> [Your objective]: From the first line of the entries below through the line holding "left hip: (60, 143)", write out every line exactly, please, and leave out the pictures.

> [Dataset records]:
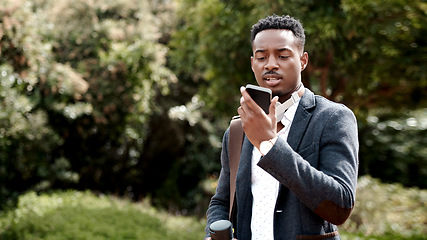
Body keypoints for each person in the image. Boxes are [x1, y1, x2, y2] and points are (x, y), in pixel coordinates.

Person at [204, 14, 359, 240]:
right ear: (252, 63)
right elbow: (222, 200)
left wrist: (269, 144)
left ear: (303, 60)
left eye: (283, 55)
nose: (270, 64)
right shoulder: (238, 131)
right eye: (261, 57)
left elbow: (340, 205)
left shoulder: (333, 118)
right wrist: (213, 234)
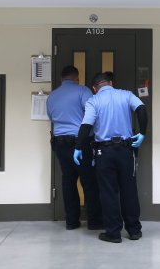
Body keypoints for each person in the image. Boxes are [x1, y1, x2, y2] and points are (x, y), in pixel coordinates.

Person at [74, 71, 148, 243]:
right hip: (126, 150)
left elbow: (86, 125)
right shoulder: (126, 95)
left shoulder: (94, 100)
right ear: (110, 83)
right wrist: (142, 133)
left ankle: (113, 233)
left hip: (104, 153)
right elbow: (142, 109)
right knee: (129, 190)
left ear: (94, 88)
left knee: (108, 192)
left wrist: (78, 147)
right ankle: (134, 230)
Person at [46, 65, 102, 231]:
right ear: (77, 78)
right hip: (81, 143)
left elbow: (51, 118)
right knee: (89, 181)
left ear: (62, 79)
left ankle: (71, 221)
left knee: (68, 181)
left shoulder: (52, 96)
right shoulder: (83, 91)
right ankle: (94, 221)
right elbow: (93, 112)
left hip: (60, 143)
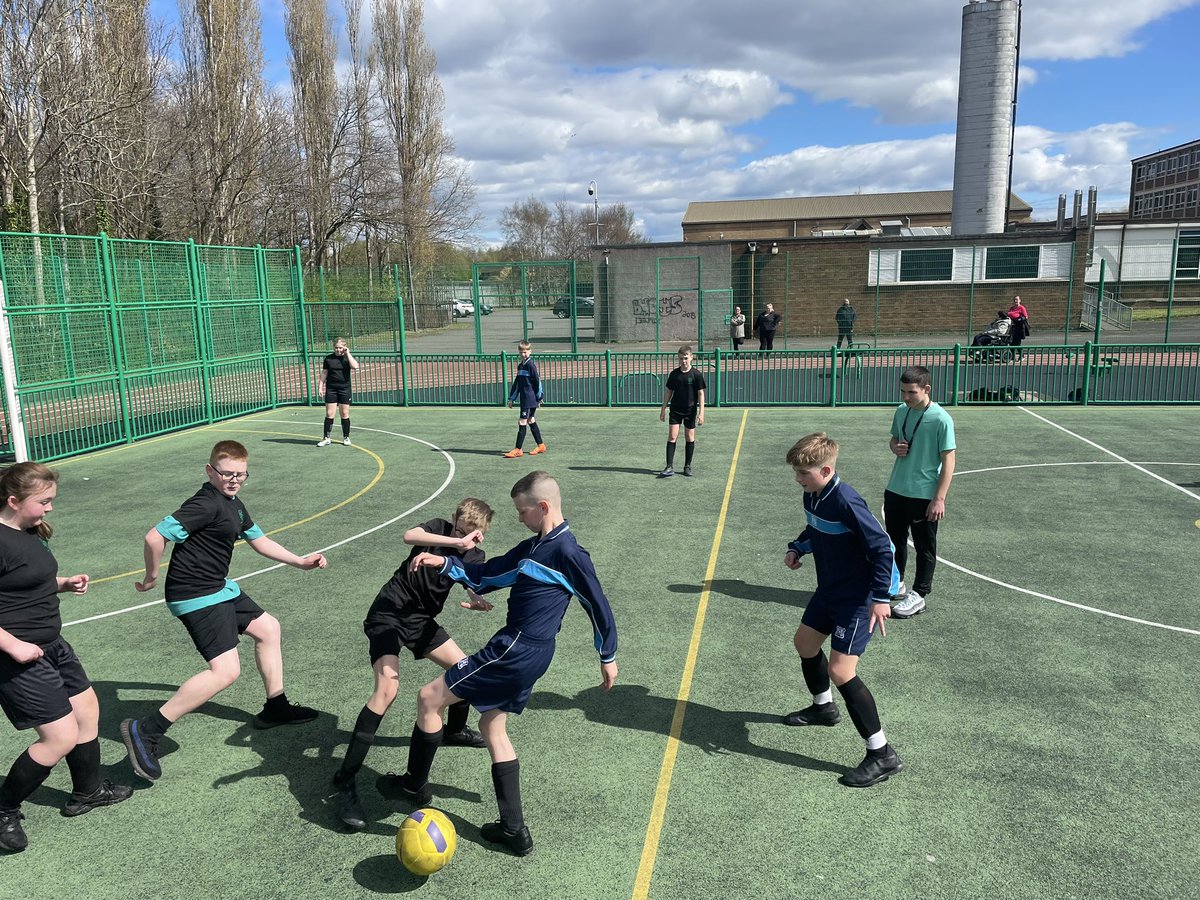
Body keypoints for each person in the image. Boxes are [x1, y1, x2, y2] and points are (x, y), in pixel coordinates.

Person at [389, 471, 618, 857]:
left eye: (522, 511)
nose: (519, 518)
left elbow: (597, 603)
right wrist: (443, 562)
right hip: (534, 654)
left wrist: (607, 655)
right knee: (492, 725)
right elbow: (487, 575)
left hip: (514, 649)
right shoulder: (533, 548)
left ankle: (413, 786)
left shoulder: (568, 553)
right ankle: (514, 830)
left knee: (429, 697)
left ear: (543, 507)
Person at [121, 440, 328, 782]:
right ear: (210, 471)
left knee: (268, 628)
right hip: (196, 594)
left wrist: (299, 561)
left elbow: (258, 539)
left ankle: (275, 707)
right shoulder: (204, 503)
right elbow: (155, 536)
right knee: (225, 672)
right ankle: (147, 730)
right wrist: (151, 577)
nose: (234, 480)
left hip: (218, 587)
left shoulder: (232, 502)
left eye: (240, 474)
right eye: (227, 473)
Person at [330, 499, 496, 832]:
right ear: (453, 520)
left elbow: (470, 579)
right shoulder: (436, 528)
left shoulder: (475, 555)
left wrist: (477, 597)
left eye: (473, 535)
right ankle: (344, 780)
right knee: (387, 688)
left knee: (465, 668)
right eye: (462, 529)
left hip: (421, 622)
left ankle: (453, 730)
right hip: (388, 613)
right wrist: (455, 541)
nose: (467, 538)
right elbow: (408, 535)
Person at [0, 463, 132, 853]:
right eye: (43, 502)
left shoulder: (27, 532)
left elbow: (23, 581)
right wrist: (11, 646)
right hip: (18, 655)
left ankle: (87, 791)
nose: (50, 509)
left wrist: (62, 583)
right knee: (59, 736)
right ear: (13, 501)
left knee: (87, 709)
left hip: (52, 644)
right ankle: (4, 808)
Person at [781, 434, 902, 788]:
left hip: (857, 598)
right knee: (805, 643)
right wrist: (799, 548)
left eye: (804, 473)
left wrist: (881, 597)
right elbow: (817, 529)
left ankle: (882, 754)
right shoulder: (814, 494)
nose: (799, 480)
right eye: (797, 473)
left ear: (827, 469)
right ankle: (824, 708)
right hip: (830, 589)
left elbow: (882, 547)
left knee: (841, 670)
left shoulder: (846, 500)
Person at [884, 366, 956, 619]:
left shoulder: (941, 418)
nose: (905, 397)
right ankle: (897, 582)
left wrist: (939, 498)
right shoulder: (902, 411)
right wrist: (895, 447)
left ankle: (920, 595)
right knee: (894, 542)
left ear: (926, 389)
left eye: (911, 392)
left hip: (923, 494)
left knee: (925, 546)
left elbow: (949, 460)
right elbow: (894, 439)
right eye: (903, 391)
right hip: (896, 488)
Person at [658, 345, 705, 478]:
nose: (683, 361)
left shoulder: (696, 375)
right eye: (680, 359)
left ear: (691, 357)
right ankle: (669, 466)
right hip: (675, 410)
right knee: (672, 436)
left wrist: (701, 413)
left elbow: (701, 394)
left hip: (690, 410)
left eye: (685, 358)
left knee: (689, 437)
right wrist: (663, 409)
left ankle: (687, 466)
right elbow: (668, 391)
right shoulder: (674, 374)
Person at [504, 341, 545, 458]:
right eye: (521, 352)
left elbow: (537, 381)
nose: (523, 354)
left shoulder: (530, 365)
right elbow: (517, 383)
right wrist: (512, 398)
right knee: (531, 420)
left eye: (525, 352)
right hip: (524, 398)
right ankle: (541, 445)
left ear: (530, 351)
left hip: (530, 398)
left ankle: (518, 449)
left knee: (522, 421)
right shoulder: (521, 366)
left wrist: (539, 397)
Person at [317, 337, 359, 447]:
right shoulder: (328, 359)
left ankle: (346, 437)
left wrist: (347, 353)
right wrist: (320, 386)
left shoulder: (346, 358)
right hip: (331, 389)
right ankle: (326, 438)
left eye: (340, 347)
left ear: (344, 347)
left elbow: (355, 366)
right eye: (336, 348)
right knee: (329, 414)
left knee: (344, 414)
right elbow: (324, 373)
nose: (338, 350)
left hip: (344, 389)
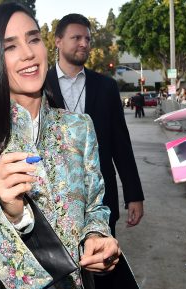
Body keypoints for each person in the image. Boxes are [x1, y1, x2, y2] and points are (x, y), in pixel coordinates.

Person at [0, 4, 120, 288]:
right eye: (9, 47)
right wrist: (5, 214)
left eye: (34, 38)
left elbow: (96, 208)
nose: (28, 53)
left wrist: (97, 237)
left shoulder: (79, 128)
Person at [46, 13, 144, 238]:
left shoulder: (106, 87)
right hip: (51, 202)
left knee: (102, 267)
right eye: (76, 37)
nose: (84, 44)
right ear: (58, 41)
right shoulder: (40, 86)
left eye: (88, 39)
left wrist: (133, 195)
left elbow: (121, 144)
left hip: (101, 200)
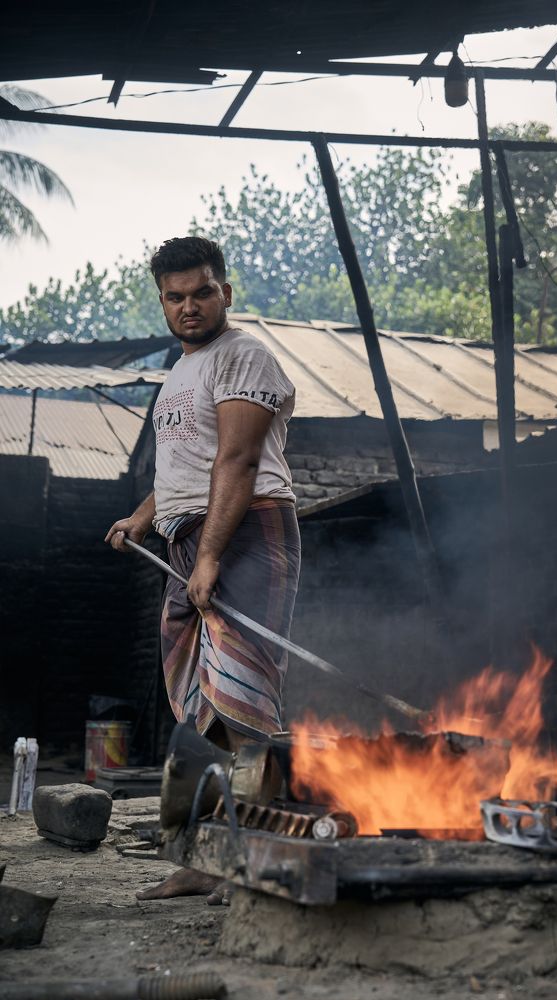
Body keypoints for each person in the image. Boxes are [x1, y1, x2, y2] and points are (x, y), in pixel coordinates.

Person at [105, 236, 300, 901]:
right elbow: (188, 468)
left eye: (201, 292)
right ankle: (201, 857)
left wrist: (212, 555)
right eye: (175, 296)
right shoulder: (183, 371)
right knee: (198, 709)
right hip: (191, 537)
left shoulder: (245, 357)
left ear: (226, 292)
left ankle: (254, 856)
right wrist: (141, 516)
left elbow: (238, 465)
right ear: (162, 299)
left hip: (246, 535)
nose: (189, 306)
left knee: (241, 704)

> [Reply]:
Body keypoints for each person in the image. Boxes are [x1, y1, x2, y2] and points are (x, y), in pixel coordinates.

Person at [204, 14, 359, 240]:
right ear: (252, 63)
right elbow: (222, 200)
left wrist: (269, 144)
left ear: (303, 60)
left eye: (283, 55)
nose: (270, 64)
right shoulder: (238, 131)
right eye: (261, 57)
left elbow: (340, 205)
left shoulder: (333, 118)
right wrist: (213, 234)
Body keypoints for each person in the image. Boxes are [x1, y1, x2, y2] and points are (x, y), in pixel coordinates.

Person at [74, 71, 148, 243]:
right hip: (126, 150)
left elbow: (86, 125)
right shoulder: (126, 95)
left shoulder: (94, 100)
right ear: (110, 83)
right wrist: (142, 133)
left ankle: (113, 233)
left hip: (104, 153)
right elbow: (142, 109)
right knee: (129, 190)
left ear: (94, 88)
left knee: (108, 192)
left wrist: (78, 147)
right ankle: (134, 230)
Person at [46, 65, 102, 231]:
right ear: (77, 78)
right hip: (81, 143)
left elbow: (51, 118)
right knee: (89, 181)
left ear: (62, 79)
left ankle: (71, 221)
left knee: (68, 181)
left shoulder: (52, 96)
right shoulder: (83, 91)
right ankle: (94, 221)
right elbow: (93, 112)
left hip: (60, 143)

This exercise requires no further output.